<<<<

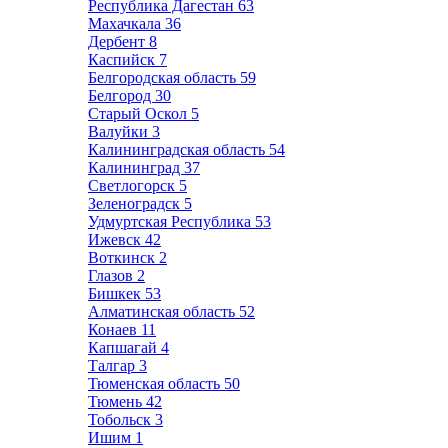
Республика Дагестан
63
Махачкала
36
Дербент
8
Каспийск
7
Белгородская область
59
Белгород
30
Старый Оскол
5
Валуйки
3
Калининградская область
54
Калининград
37
Светлогорск
5
Зеленоградск
5
Удмуртская Республика
53
Ижевск
42
Воткинск
2
Глазов
2
Бишкек
53
Алматинская область
52
Конаев
11
Капшагай
4
Талгар
3
Тюменская область
50
Тюмень
42
Тобольск
3
Ишим
1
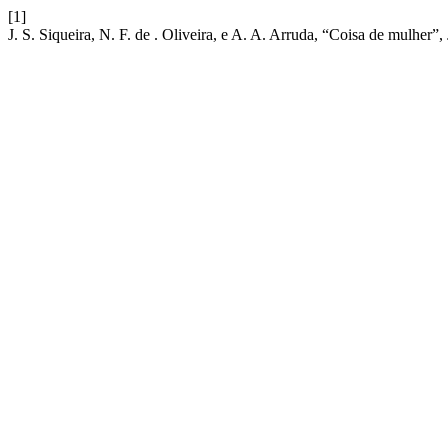
[1]
J. S. Siqueira, N. F. de . Oliveira, e A. A. Arruda, “Coisa de mulher”,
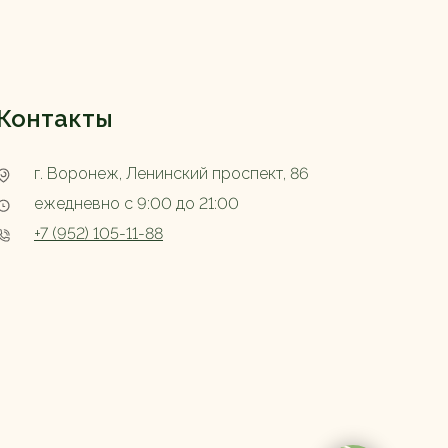
Контакты
г. Воронеж, Ленинский проспект, 86
ежедневно с 9:00 до 21:00
+7 (952) 105-11-88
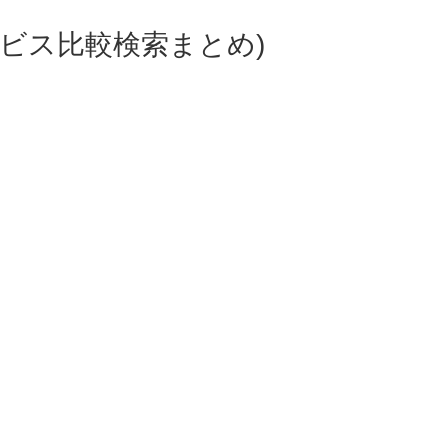
ビス比較検索まとめ)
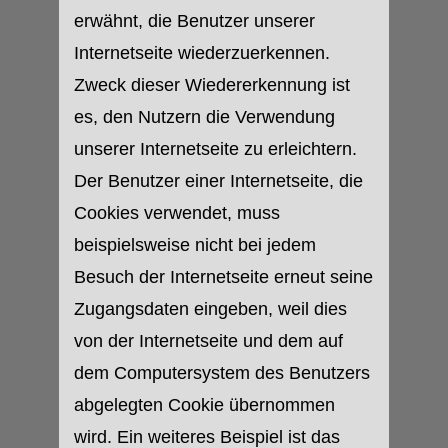
erwähnt, die Benutzer unserer
Internetseite wiederzuerkennen.
Zweck dieser Wiedererkennung ist
es, den Nutzern die Verwendung
unserer Internetseite zu erleichtern.
Der Benutzer einer Internetseite, die
Cookies verwendet, muss
beispielsweise nicht bei jedem
Besuch der Internetseite erneut seine
Zugangsdaten eingeben, weil dies
von der Internetseite und dem auf
dem Computersystem des Benutzers
abgelegten Cookie übernommen
wird. Ein weiteres Beispiel ist das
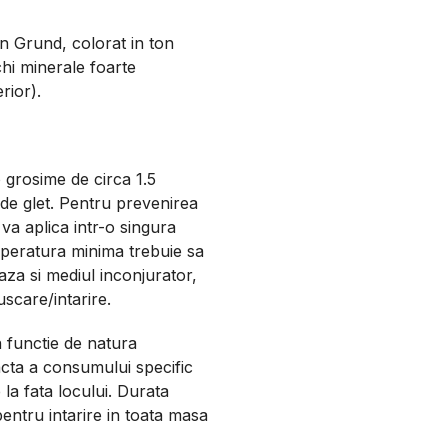
en Grund, colorat in ton
hi minerale foarte
rior).
o grosime de circa 1.5
 de glet. Pentru prevenirea
 va aplica intr-o singura
peratura minima trebuie sa
aza si mediul inconjurator,
uscare/intarire.
 functie de natura
acta a consumului specific
la fata locului. Durata
pentru intarire in toata masa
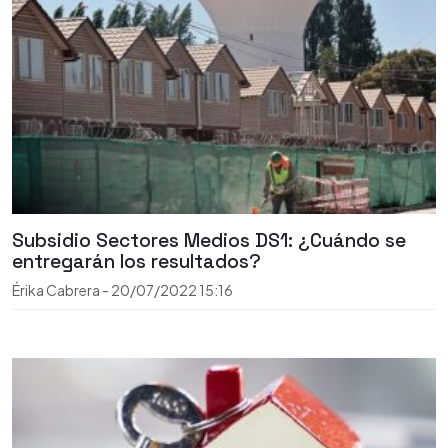
Subsidio Sectores Medios DS1: ¿Cuándo se
entregarán los resultados?
Érika Cabrera
-
20/07/2022
15:16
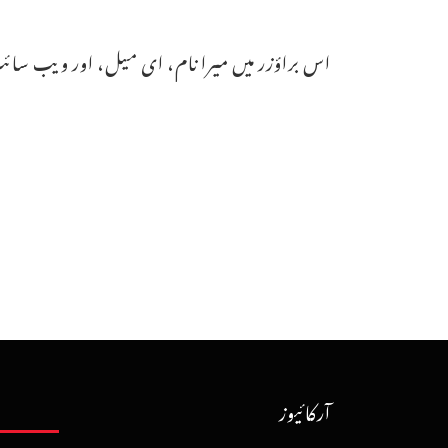
اس براؤزر میں میرا نام، ای میل، اور ویب سائٹ
آرکائیوز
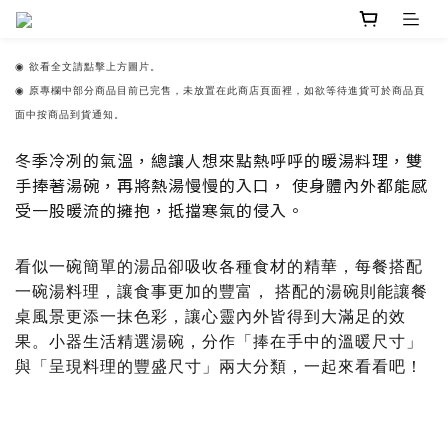
◉
欲看全文請點擊上方圖片。
◉ 原專欄中部分商品目前已完售，未放置在此商店頁面裡，如欲等待進貨可於商品頁
面中按商品到貨通知。
冬季冷冽的氣溫，總讓人想來點熱呼呼的暖湯料理，雙
手捧著湯碗，再將熱湯慢慢的入口， 使身體內外都能感
受一股暖流的擁抱，抵擋寒氣的侵入。
看似一碗簡單的湯品卻吸收各種食材的精華，每餐搭配
一碗湯料理，讓食事更加的豐富， 搭配的湯碗則能讓餐
桌風景更添一抹色彩，讓心靈內外皆得到大滿足的效
果。小器生活精選湯碗，分作「捧在手中的溫暖尺寸」
與「呈現料理的豐盛尺寸」兩大分類，一起來看看吧！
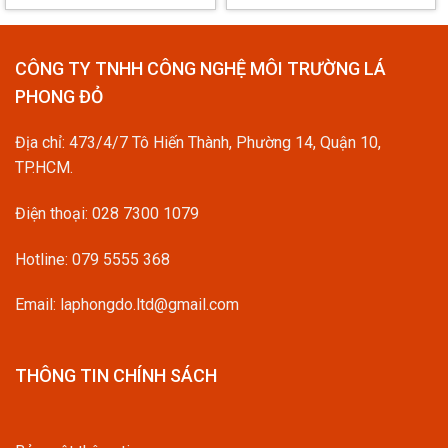
CÔNG TY TNHH CÔNG NGHỆ MÔI TRƯỜNG LÁ
PHONG ĐỎ
Địa chỉ: 473/4/7 Tô Hiến Thành, Phường 14, Quận 10,
TP.HCM.
Điện thoại:
028 7300 1079
Hotline:
079 5555 368
Email: laphongdo.ltd@gmail.com
THÔNG TIN CHÍNH SÁCH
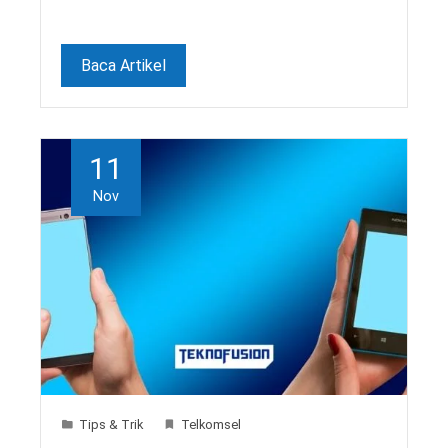
Baca Artikel
11
Nov
Tips & Trik
Telkomsel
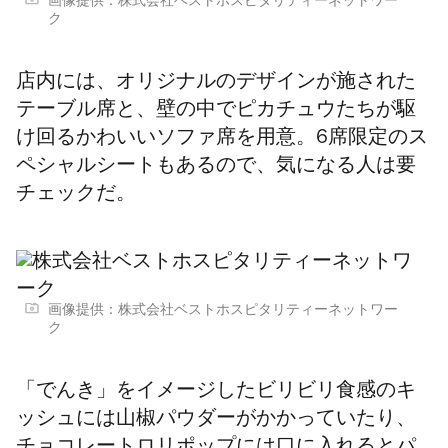
画像提供：株式会社ベストホスピタリティーネットワー
ク
店内には、オリジナルのデザインが施された
テーブル席と、壁の中でピカチュウたちが駆
け回るかわいいソファ席を用意。6席限定のス
ペシャルシートもあるので、気になる人は要
チェックだ。
画像提供：株式会社ベストホスピタリティーネットワー
ク
「でんき」をイメージしたビリビリ食感のキ
ッシュには山椒パウダーがかかっていたり、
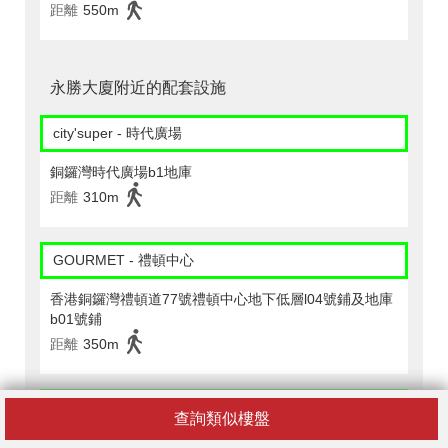
距離
550m
永勝大廈附近的配套設施
city'super - 時代廣場
銅鑼灣時代廣場b1地庫
距離
310m
GOURMET - 禮頓中心
香港銅鑼灣禮頓道77號禮頓中心地下低層l04號鋪及地庫
b01號鋪
距離
350m
Jasons - 希慎廣場
查詢類似樓盤
銅鑼灣軒尼詩道500號希慎廣場b2f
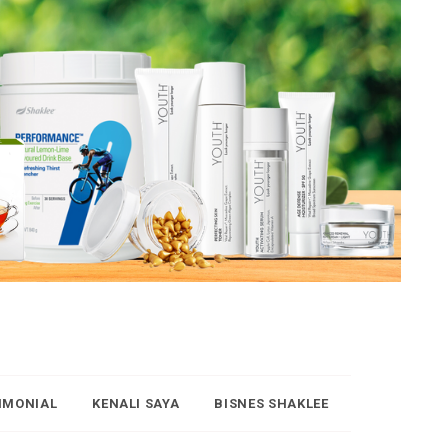
IMONIAL
KENALI SAYA
BISNES SHAKLEE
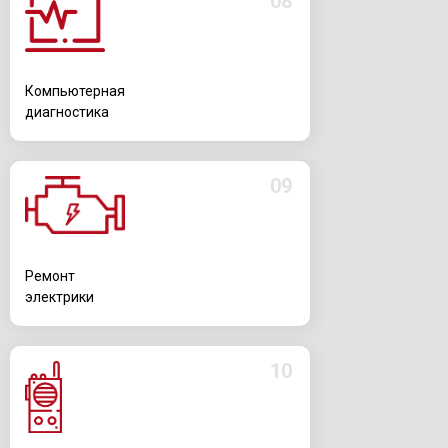
08
Компьютерная
диагностика
09
Ремонт
электрики
10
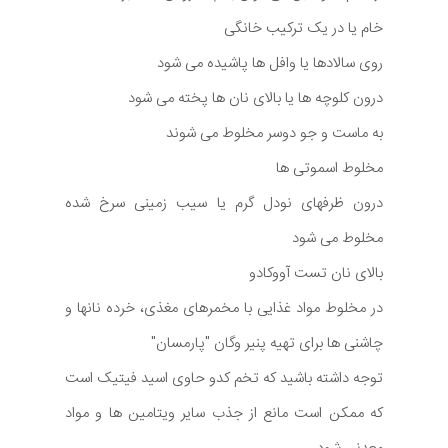
خام یا در یک ترکیب خانگی
روی سالادها یا وافل ها پاشیده می شود
درون کلوچه ها یا بالای نان ها پخته می شود
به ماست و جو دوسر مخلوط می شوند
مخلوط اسموتی ها
درون ظرفهای نودل گرم یا سیب زمینی سرخ شده
مخلوط می شود
بالای نان تست آووکادو
در مخلوط مواد غذایی با مخمرهای مغذی، خرده نانها و
چاشنی ها برای تهیه پنیر وگان "پارمسان"
توجه داشته باشید که تخم کدو حاوی اسید فیتیک است
که ممکن است مانع از جذب سایر ویتامین ها و مواد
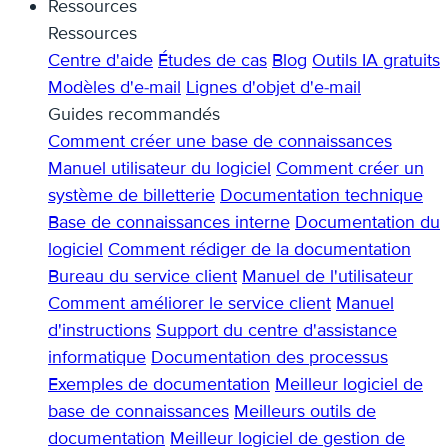
Ressources
Ressources
Centre d'aide
Études de cas
Blog
Outils IA gratuits
Modèles d'e-mail
Lignes d'objet d'e-mail
Guides recommandés
Comment créer une base de connaissances
Manuel utilisateur du logiciel
Comment créer un
système de billetterie
Documentation technique
Base de connaissances interne
Documentation du
logiciel
Comment rédiger de la documentation
Bureau du service client
Manuel de l'utilisateur
Comment améliorer le service client
Manuel
d'instructions
Support du centre d'assistance
informatique
Documentation des processus
Exemples de documentation
Meilleur logiciel de
base de connaissances
Meilleurs outils de
documentation
Meilleur logiciel de gestion de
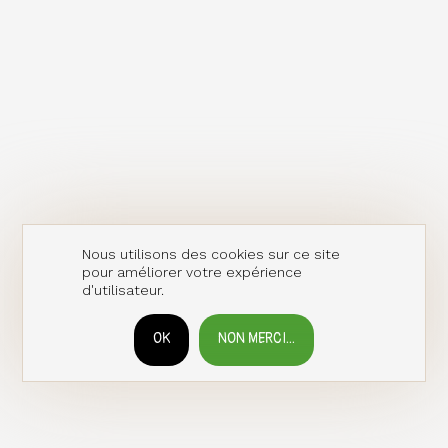
Nous utilisons des cookies sur ce site
pour améliorer votre expérience
d'utilisateur.
OK
NON MERCI...
RETIRER LE CONSENTEMENT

>>>>

WHAT THIS TASK INVOLVES: The answer must be every line from the records above that contains the word "améliorer", copied in full.

ANSWER SPACE:
Comment améliorer le service client
pour améliorer votre expérience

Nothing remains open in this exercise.